Required action: Rewrite every line of the listing below with "Glocke" changed to "Klingel" and nothing else altered. Leave the pictures out of your answer.

Records for the exercise:
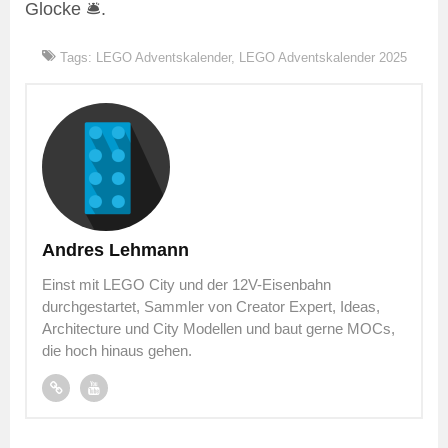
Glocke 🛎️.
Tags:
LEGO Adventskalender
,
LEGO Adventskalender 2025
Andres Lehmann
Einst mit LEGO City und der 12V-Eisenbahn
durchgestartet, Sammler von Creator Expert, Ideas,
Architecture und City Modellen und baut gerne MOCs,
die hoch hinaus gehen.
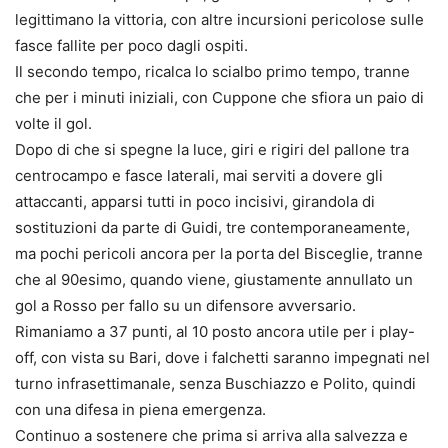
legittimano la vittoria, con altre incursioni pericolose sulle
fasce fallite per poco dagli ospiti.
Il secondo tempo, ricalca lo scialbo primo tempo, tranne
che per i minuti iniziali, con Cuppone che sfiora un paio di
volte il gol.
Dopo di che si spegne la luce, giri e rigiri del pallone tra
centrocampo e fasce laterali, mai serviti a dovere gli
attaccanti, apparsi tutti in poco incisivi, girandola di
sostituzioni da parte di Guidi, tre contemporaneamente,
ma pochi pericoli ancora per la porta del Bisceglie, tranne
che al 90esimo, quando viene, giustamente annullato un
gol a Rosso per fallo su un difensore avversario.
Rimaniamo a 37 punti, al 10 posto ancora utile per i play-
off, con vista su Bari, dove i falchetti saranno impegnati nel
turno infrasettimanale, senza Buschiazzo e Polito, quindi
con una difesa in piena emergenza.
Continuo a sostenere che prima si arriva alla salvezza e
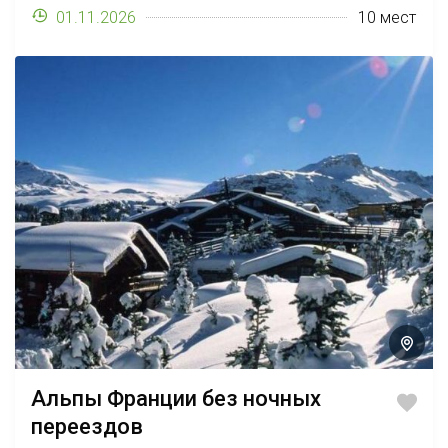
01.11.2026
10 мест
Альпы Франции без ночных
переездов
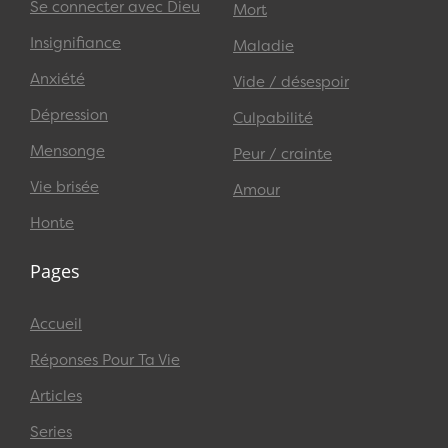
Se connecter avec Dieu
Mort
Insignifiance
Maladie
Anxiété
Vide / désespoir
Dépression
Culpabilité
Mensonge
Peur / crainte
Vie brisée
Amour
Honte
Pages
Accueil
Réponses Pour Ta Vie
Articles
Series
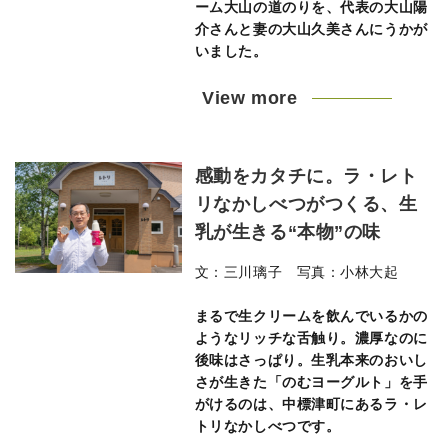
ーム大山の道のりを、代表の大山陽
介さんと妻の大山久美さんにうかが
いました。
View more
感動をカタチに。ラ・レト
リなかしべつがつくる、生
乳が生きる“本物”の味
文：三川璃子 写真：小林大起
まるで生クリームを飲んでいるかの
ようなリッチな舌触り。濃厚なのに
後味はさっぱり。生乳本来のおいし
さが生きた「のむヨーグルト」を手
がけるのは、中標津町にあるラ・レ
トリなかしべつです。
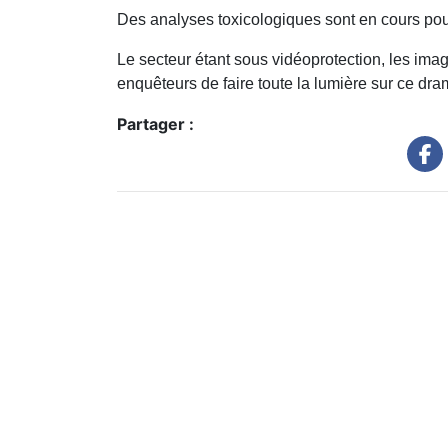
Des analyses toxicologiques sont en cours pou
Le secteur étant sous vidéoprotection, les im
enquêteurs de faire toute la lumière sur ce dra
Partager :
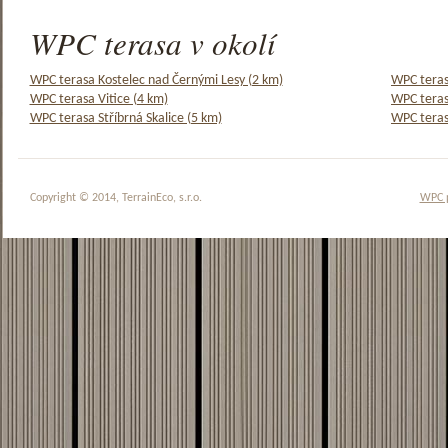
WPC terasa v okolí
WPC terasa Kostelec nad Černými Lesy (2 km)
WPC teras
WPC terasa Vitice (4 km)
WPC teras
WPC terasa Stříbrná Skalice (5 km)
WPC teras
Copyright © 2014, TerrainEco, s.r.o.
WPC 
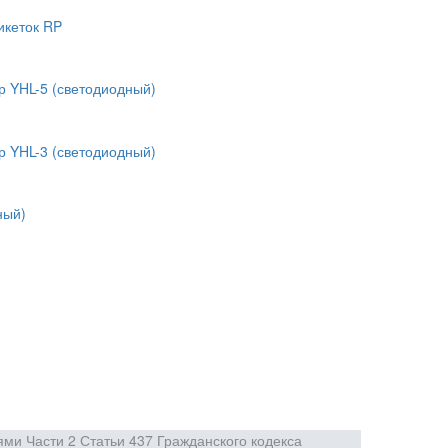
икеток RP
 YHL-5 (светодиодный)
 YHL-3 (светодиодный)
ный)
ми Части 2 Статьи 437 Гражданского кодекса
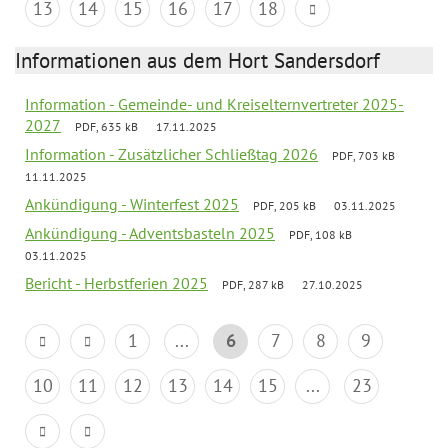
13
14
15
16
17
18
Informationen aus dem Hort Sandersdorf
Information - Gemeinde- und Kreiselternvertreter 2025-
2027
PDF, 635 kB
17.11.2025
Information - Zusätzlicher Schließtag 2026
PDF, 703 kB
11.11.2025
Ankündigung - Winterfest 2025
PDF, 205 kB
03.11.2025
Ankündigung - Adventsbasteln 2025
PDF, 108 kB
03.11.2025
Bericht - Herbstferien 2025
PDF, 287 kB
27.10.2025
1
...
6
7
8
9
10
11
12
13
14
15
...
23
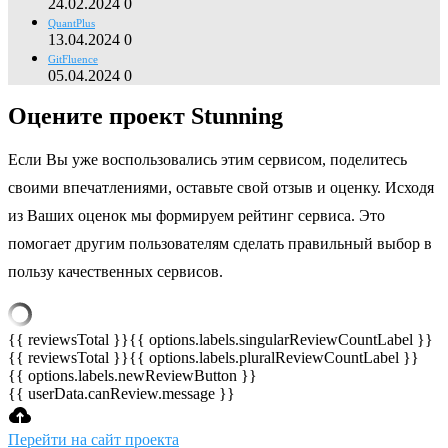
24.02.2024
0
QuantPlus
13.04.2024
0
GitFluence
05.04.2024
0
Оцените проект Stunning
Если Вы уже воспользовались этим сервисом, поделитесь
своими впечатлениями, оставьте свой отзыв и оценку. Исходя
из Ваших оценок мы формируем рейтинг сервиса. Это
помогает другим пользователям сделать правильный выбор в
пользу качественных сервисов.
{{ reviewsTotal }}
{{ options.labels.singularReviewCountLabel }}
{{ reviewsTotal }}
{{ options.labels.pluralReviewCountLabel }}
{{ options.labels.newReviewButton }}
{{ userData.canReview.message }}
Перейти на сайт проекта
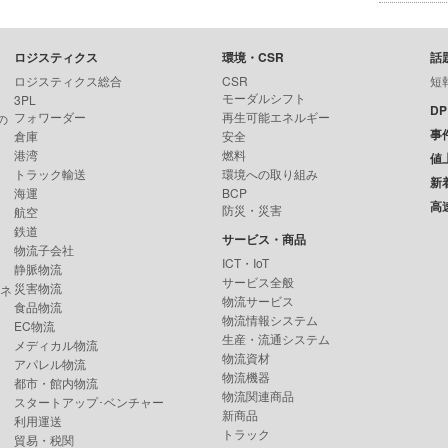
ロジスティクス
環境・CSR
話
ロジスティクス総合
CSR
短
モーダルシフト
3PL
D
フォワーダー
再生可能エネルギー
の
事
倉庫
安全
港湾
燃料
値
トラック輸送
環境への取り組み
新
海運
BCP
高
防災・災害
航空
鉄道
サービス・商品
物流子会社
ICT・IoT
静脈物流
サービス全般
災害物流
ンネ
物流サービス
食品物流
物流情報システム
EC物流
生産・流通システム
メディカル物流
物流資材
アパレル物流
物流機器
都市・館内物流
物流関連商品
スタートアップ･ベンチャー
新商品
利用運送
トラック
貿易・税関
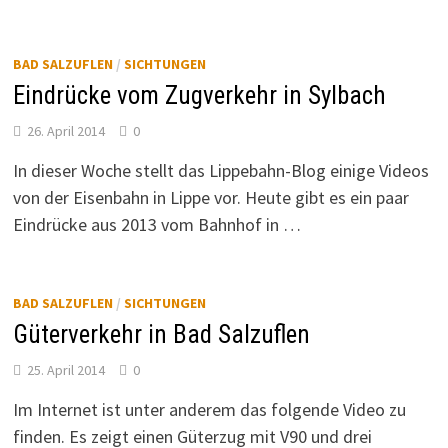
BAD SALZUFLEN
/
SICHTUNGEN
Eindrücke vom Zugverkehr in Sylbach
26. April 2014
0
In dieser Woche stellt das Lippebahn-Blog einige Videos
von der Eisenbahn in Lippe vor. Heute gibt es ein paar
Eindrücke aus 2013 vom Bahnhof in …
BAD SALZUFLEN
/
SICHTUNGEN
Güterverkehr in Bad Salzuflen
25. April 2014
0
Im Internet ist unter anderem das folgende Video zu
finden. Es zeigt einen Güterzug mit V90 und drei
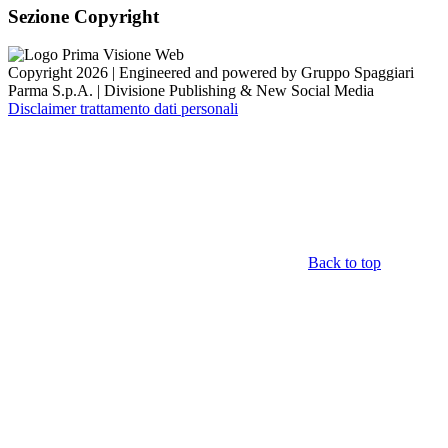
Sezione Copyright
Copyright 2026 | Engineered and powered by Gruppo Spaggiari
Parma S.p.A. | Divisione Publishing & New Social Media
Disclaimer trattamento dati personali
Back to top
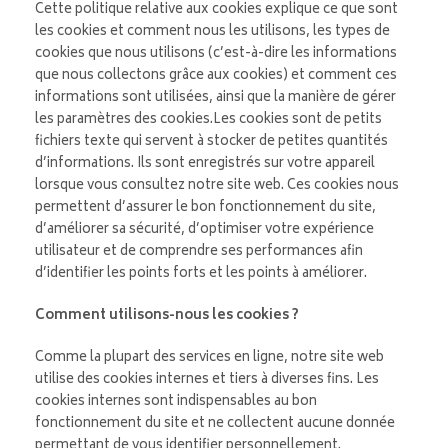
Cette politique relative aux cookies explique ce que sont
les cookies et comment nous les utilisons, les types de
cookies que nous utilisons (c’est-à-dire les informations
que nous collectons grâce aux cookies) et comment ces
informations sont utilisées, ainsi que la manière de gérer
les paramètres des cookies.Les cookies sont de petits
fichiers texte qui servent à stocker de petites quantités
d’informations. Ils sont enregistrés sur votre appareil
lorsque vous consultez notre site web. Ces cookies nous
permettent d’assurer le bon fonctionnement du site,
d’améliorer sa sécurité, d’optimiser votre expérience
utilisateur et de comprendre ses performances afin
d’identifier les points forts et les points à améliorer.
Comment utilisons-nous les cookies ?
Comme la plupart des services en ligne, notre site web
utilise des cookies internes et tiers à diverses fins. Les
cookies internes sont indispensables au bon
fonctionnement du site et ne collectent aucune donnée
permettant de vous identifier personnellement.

Your solution:
Klingel 🛎️.
Tags:
LEGO Adventskalender
,
LEGO Adventskalender 2025
Andres Lehmann
Einst mit LEGO City und der 12V-Eisenbahn
durchgestartet, Sammler von Creator Expert, Ideas,
Architecture und City Modellen und baut gerne MOCs,
die hoch hinaus gehen.
legittimano la vittoria, con altre incursioni pericolose sulle
fasce fallite per poco dagli ospiti.
Il secondo tempo, ricalca lo scialbo primo tempo, tranne
che per i minuti iniziali, con Cuppone che sfiora un paio di
volte il gol.
Dopo di che si spegne la luce, giri e rigiri del pallone tra
centrocampo e fasce laterali, mai serviti a dovere gli
attaccanti, apparsi tutti in poco incisivi, girandola di
sostituzioni da parte di Guidi, tre contemporaneamente,
ma pochi pericoli ancora per la porta del Bisceglie, tranne
che al 90esimo, quando viene, giustamente annullato un
gol a Rosso per fallo su un difensore avversario.
Rimaniamo a 37 punti, al 10 posto ancora utile per i play-
off, con vista su Bari, dove i falchetti saranno impegnati nel
turno infrasettimanale, senza Buschiazzo e Polito, quindi
con una difesa in piena emergenza.
Continuo a sostenere che prima si arriva alla salvezza e
01.11.2026
10 мест
Альпы Франции без ночных
переездов
Se connecter avec Dieu
Mort
Insignifiance
Maladie
Anxiété
Vide / désespoir
Dépression
Culpabilité
Mensonge
Peur / crainte
Vie brisée
Amour
Honte
Pages
Accueil
Réponses Pour Ta Vie
Articles
Series
ーム大山の道のりを、代表の大山陽
介さんと妻の大山久美さんにうかが
いました。
View more
感動をカタチに。ラ・レト
リなかしべつがつくる、生
乳が生きる“本物”の味
文：三川璃子 写真：小林大起
まるで生クリームを飲んでいるかの
ようなリッチな舌触り。濃厚なのに
後味はさっぱり。生乳本来のおいし
さが生きた「のむヨーグルト」を手
がけるのは、中標津町にあるラ・レ
トリなかしべつです。
Des analyses toxicologiques sont en cours pou
Le secteur étant sous vidéoprotection, les im
enquêteurs de faire toute la lumière sur ce dra
Partager :
WPC terasa v okolí
WPC terasa Kostelec nad Černými Lesy (2 km)
WPC teras
WPC terasa Vitice (4 km)
WPC teras
WPC terasa Stříbrná Skalice (5 km)
WPC teras
Copyright © 2014, TerrainEco, s.r.o.
WPC 
икеток RP
 YHL-5 (светодиодный)
 YHL-3 (светодиодный)
ный)
ми Части 2 Статьи 437 Гражданского кодекса
13
14
15
16
17
18
Informationen aus dem Hort Sandersdorf
Information - Gemeinde- und Kreiselternvertreter 2025-
2027
PDF, 635 kB
17.11.2025
Information - Zusätzlicher Schließtag 2026
PDF, 703 kB
11.11.2025
Ankündigung - Winterfest 2025
PDF, 205 kB
03.11.2025
Ankündigung - Adventsbasteln 2025
PDF, 108 kB
03.11.2025
Bericht - Herbstferien 2025
PDF, 287 kB
27.10.2025
1
...
6
7
8
9
10
11
12
13
14
15
...
23
24.02.2024
0
QuantPlus
13.04.2024
0
GitFluence
05.04.2024
0
Оцените проект Stunning
Если Вы уже воспользовались этим сервисом, поделитесь
своими впечатлениями, оставьте свой отзыв и оценку. Исходя
из Ваших оценок мы формируем рейтинг сервиса. Это
помогает другим пользователям сделать правильный выбор в
пользу качественных сервисов.
{{ reviewsTotal }}
{{ options.labels.singularReviewCountLabel }}
{{ reviewsTotal }}
{{ options.labels.pluralReviewCountLabel }}
{{ options.labels.newReviewButton }}
{{ userData.canReview.message }}
Перейти на сайт проекта
ロジスティクス
環境・CSR
話
ロジスティクス総合
CSR
短
モーダルシフト
3PL
D
フォワーダー
再生可能エネルギー
の
事
倉庫
安全
港湾
燃料
値
トラック輸送
環境への取り組み
新
海運
BCP
高
防災・災害
航空
鉄道
サービス・商品
物流子会社
ICT・IoT
静脈物流
サービス全般
災害物流
ンネ
物流サービス
食品物流
物流情報システム
EC物流
生産・流通システム
メディカル物流
物流資材
アパレル物流
物流機器
都市・館内物流
物流関連商品
スタートアップ･ベンチャー
新商品
利用運送
トラック
貿易・税関
BAD SALZUFLEN
/
SICHTUNGEN
Eindrücke vom Zugverkehr in Sylbach
26. April 2014
0
In dieser Woche stellt das Lippebahn-Blog einige Videos
von der Eisenbahn in Lippe vor. Heute gibt es ein paar
Eindrücke aus 2013 vom Bahnhof in …
BAD SALZUFLEN
/
SICHTUNGEN
Güterverkehr in Bad Salzuflen
25. April 2014
0
Im Internet ist unter anderem das folgende Video zu
finden. Es zeigt einen Güterzug mit V90 und drei
Sezione Copyright
Copyright 2026 | Engineered and powered by Gruppo Spaggiari
Parma S.p.A. | Divisione Publishing & New Social Media
Disclaimer trattamento dati personali
Back to top
Cette politique relative aux cookies explique ce que sont
les cookies et comment nous les utilisons, les types de
cookies que nous utilisons (c’est-à-dire les informations
que nous collectons grâce aux cookies) et comment ces
informations sont utilisées, ainsi que la manière de gérer
les paramètres des cookies.Les cookies sont de petits
fichiers texte qui servent à stocker de petites quantités
d’informations. Ils sont enregistrés sur votre appareil
lorsque vous consultez notre site web. Ces cookies nous
permettent d’assurer le bon fonctionnement du site,
d’améliorer sa sécurité, d’optimiser votre expérience
utilisateur et de comprendre ses performances afin
d’identifier les points forts et les points à améliorer.
Comment utilisons-nous les cookies ?
Comme la plupart des services en ligne, notre site web
utilise des cookies internes et tiers à diverses fins. Les
cookies internes sont indispensables au bon
fonctionnement du site et ne collectent aucune donnée
permettant de vous identifier personnellement.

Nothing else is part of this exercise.